Di balik dentuman rudal dan retorika geopolitik, perang selalu menyisakan dividen bisnis, terutama bagi industri persenjataan. Dalam konteks konflik ini, alutsista yang paling “laris” justru bukan senjata ofensif, melainkan sistem pertahanan udara. Ancaman serangan balasan membuat negara-negara sekutu berbondong-bondong memperkuat air defense, terutama sistem pencegat rudal berlapis yang telah teruji di medan konflik.

Sistem seperti Iron Dome dan David’s Sling yang dikembangkan oleh Israel dengan dukungan teknologi Amerika Serikat menjadi etalase hidup bagaimana perang berfungsi sebagai showroom global bagi produk militer. Setiap rudal yang berhasil dicegat bukan hanya soal keamanan, tetapi juga promosi tak langsung bernilai miliaran dolar.

Menariknya, senjata laser berenergi tinggi yang selama ini digadang-gadang sebagai “game changer” justru tidak ditampilkan secara terbuka. 

Ada dua kemungkinan; 

Pertama; teknologi itu memang masih disimpan sebagai kartu strategis, 

Kedua; Karena ancaman rudal dari Iran dinilai belum cukup mendesak untuk mengungkap kemampuan penuh senjata Laser tersebut. 

Dalam doktrin militer, senjata terbaik sering kali adalah yang belum pernah digunakan.

Pada akhirnya, perang jarang berdiri sendiri sebagai konflik ideologis atau keamanan semata. Perang hampir selalu ditunggangi oleh kepentingan ekonomi, terutama bisnis senjata. 

Ketika gencatan senjata diumumkan, kontrak baru biasanya justru mulai ditandatangani. Dan di situlah ironi terbesar perang modern; bahkan ketika tembakan berhenti, bisnisnya baru saja dimulai.

Prediksi Senjata Yang akan Laris

Spektrum senjata/sistem pertahanan udara (anti serangan udara & rudal) milik Amerika Serikat dan Israel

Amerika Serikat, Sistem Pertahanan Udara & Rudal

  1. Patriot (MIM-104)
    Sistem pertahanan udara jarak menengah–jauh, tulang punggung air defense AS dan NATO. Efektif melawan pesawat, drone, dan rudal balistik taktis.

  2. THAAD (Terminal High Altitude Area Defense)
    Pencegat rudal balistik di fase terminal, beroperasi di luar atmosfer.
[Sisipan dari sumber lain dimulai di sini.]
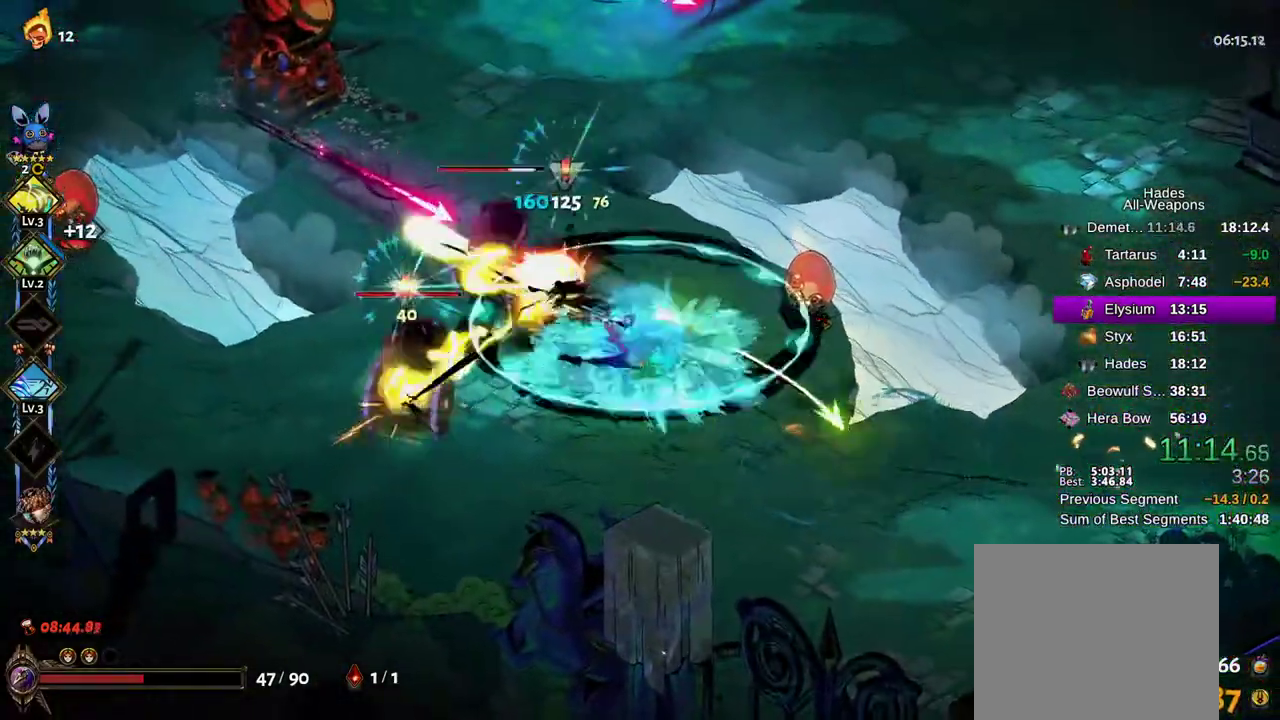
{"dt_ms": 500, "buttons": ["X"], "left_stick": "left", "right_stick": "center", "events": [[117, "A", "down"], [233, "A", "up"], [350, "A", "down"], [450, "A", "up"]]}
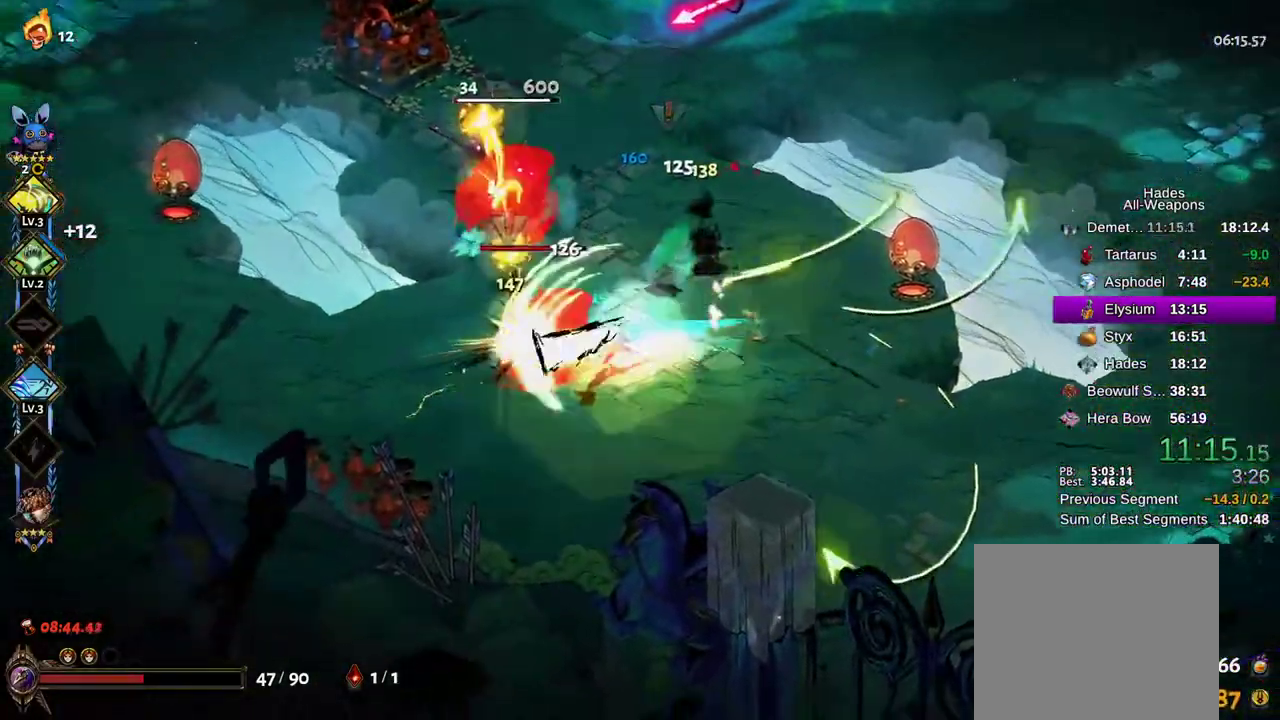
{"dt_ms": 500, "buttons": ["X"], "left_stick": "left", "right_stick": "center", "events": [[67, "A", "down"], [133, "A", "up"], [250, "A", "down"], [267, "left_stick", "up-right"], [317, "A", "up"], [433, "A", "down"], [500, "A", "up"], [500, "left_stick", "left"]]}
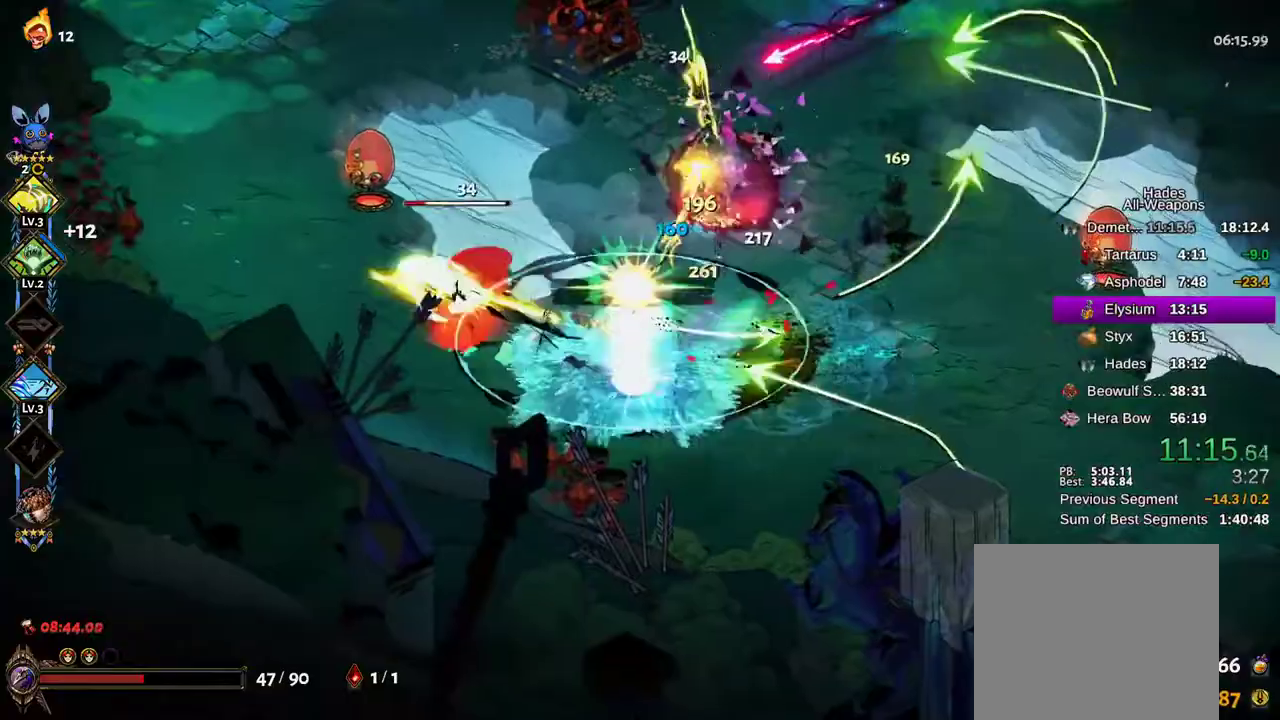
{"dt_ms": 500, "buttons": ["X"], "left_stick": "right", "right_stick": "center", "events": [[383, "A", "down"], [450, "A", "up"], [467, "left_stick", "right"]]}
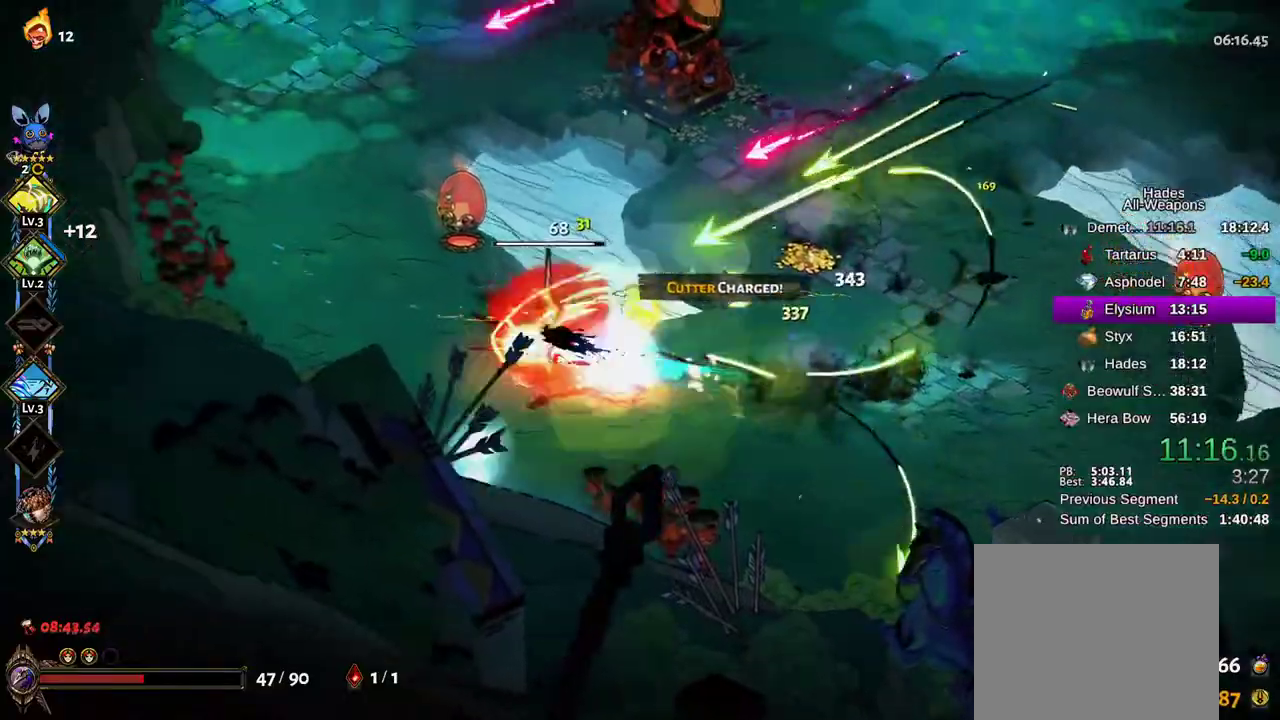
{"dt_ms": 500, "buttons": [], "left_stick": "right", "right_stick": "center", "events": [[67, "A", "down"], [150, "A", "up"], [233, "A", "down"], [233, "X", "up"], [350, "A", "up"]]}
Banyak ditempatkan di kawasan Timur Tengah dan Asia Timur.

  3. Aegis Ballistic Missile Defense
    Sistem berbasis kapal perang (destroyer & cruiser) dengan rudal SM-3 dan SM-6, mampu mencegat rudal balistik jarak menengah hingga antarbenua.

  4. NASAMS (Norwegian Advanced Surface-to-Air Missile System)
    Sistem jarak pendek–menengah yang fleksibel, digunakan AS dan diekspor luas (termasuk Ukraina).
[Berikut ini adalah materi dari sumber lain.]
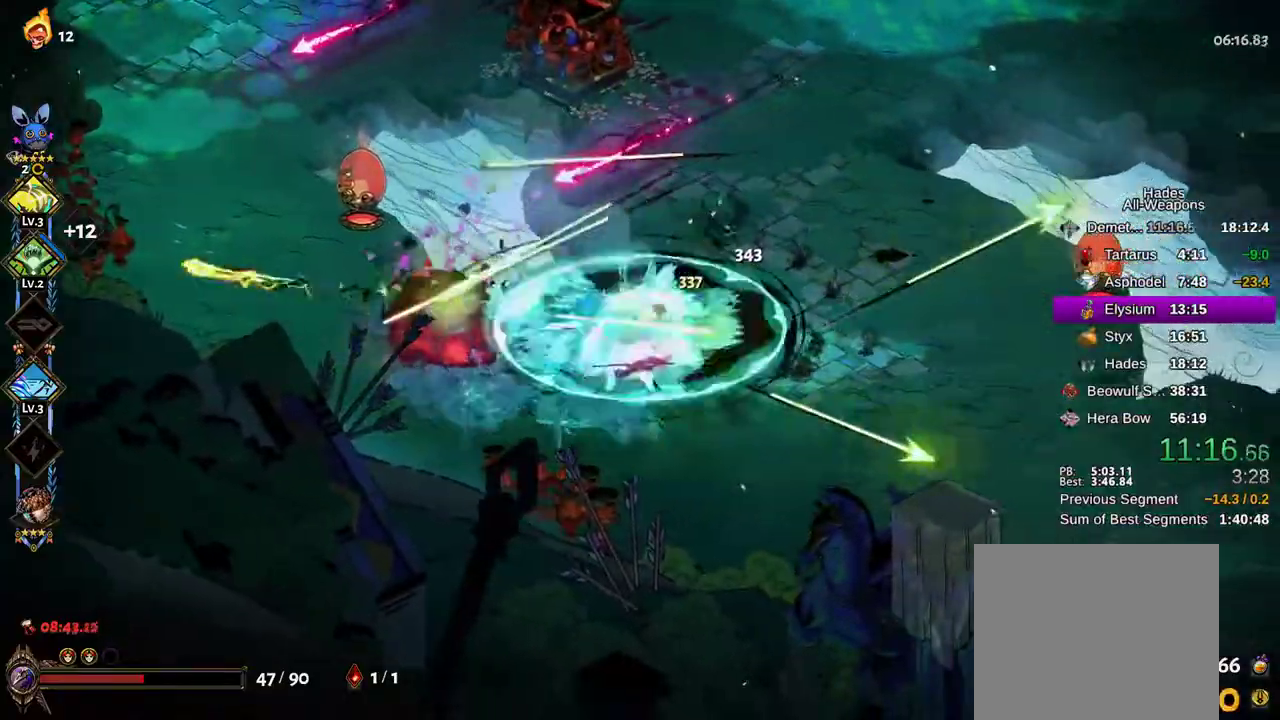
{"dt_ms": 500, "buttons": ["A"], "left_stick": "up-right", "right_stick": "center", "events": [[17, "left_stick", "up-right"], [217, "A", "down"]]}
  5. Ground-Based Midcourse Defense (GMD)
    Sistem strategis pencegat ICBM untuk melindungi daratan utama Amerika Serikat.

Israel, Sistem Pertahanan Udara Berlapis

  1. Iron Dome
    Pertahanan jarak pendek untuk mencegat roket, mortir, dan drone. Paling sering “dipamerkan” dalam konflik aktual.

  2. David’s Sling
    Lapisan menengah untuk mencegat rudal jarak menengah dan cruise missile. Dikembangkan bersama Amerika Serikat.

  3. Arrow-2
    Sistem pencegat rudal balistik jarak jauh, beroperasi di dalam atmosfer.

  4. Arrow-3
    Pencegat rudal balistik di luar atmosfer—kelas strategis, setara dengan THAAD.

  5. Iron Beam
    Sistem laser berenergi tinggi untuk mencegat roket dan drone jarak dekat. Sudah diuji, tetapi masih terbatas dalam penggunaan tempur terbuka.